I am like Shadow… once dark, brooding and mysterious because of a misunderstanding that screwed up our lives. I am like everyone… but I am also myself...

The sun is beginning to disappear, and the sky is littered with the lights of stars. One streaks past, and I smile to myself, knowing somewhere in the city, Rae is making a wish on it.

I look back at my reflection in the puddle and grin.

I stand up to leave to go back home, knowing if I didn't get there within the half hour, Rouge and Shadow would be worried.

My Chaos rest on me as I turn towards the city, pausing only for a moment.

I am Mephiles the Dark. I have chosen the right path now, and live as one that people like. They do not fear me, nor hate me, nor shun me. I have friends, a past, a present, and a future. I am loved, and I love back.

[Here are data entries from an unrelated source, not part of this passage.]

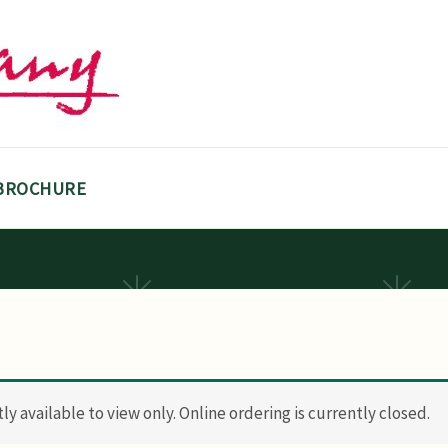
BROCHURE
y available to view only. Online ordering is currently closed.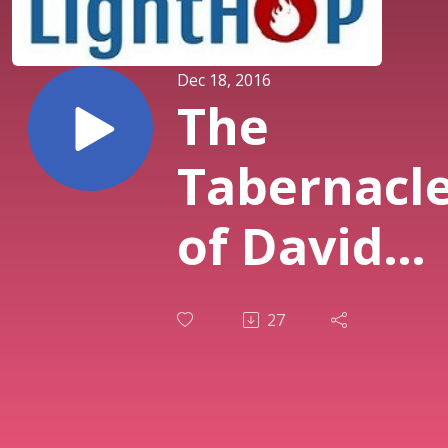
Dec 18, 2016
The
Tabernacl
of David
Must Be
27
Antiphona
(Tom Stolz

I am no longer a "thing", nor a "demon", nor a "monster", nor a "beast". I am a hedgehog, and I am someone. I enjoy that about myself, and wouldn't give this up for anything.

I am a friend, and a "brother". I am a "son" to someone, as well as a "dad" to two Chaos.

My friends are my family, and I am theirs.

My name is Mephiles…

And this is who I am…

I declare that proudly to the empty meadow, as loud as my voice can go. The sounds of night greet my ears as my response, and I nod, turning back towards the city and start my way home.

I think to myself about what I said as a streetlight flickered on above my, lighting my way.

Yeah… I like the sound of that… I really do…

This is who I am…

I could get used to that…


I like the ending a lot.

I wrote this to shed some more light on Mephy's character, so that we understand who he is.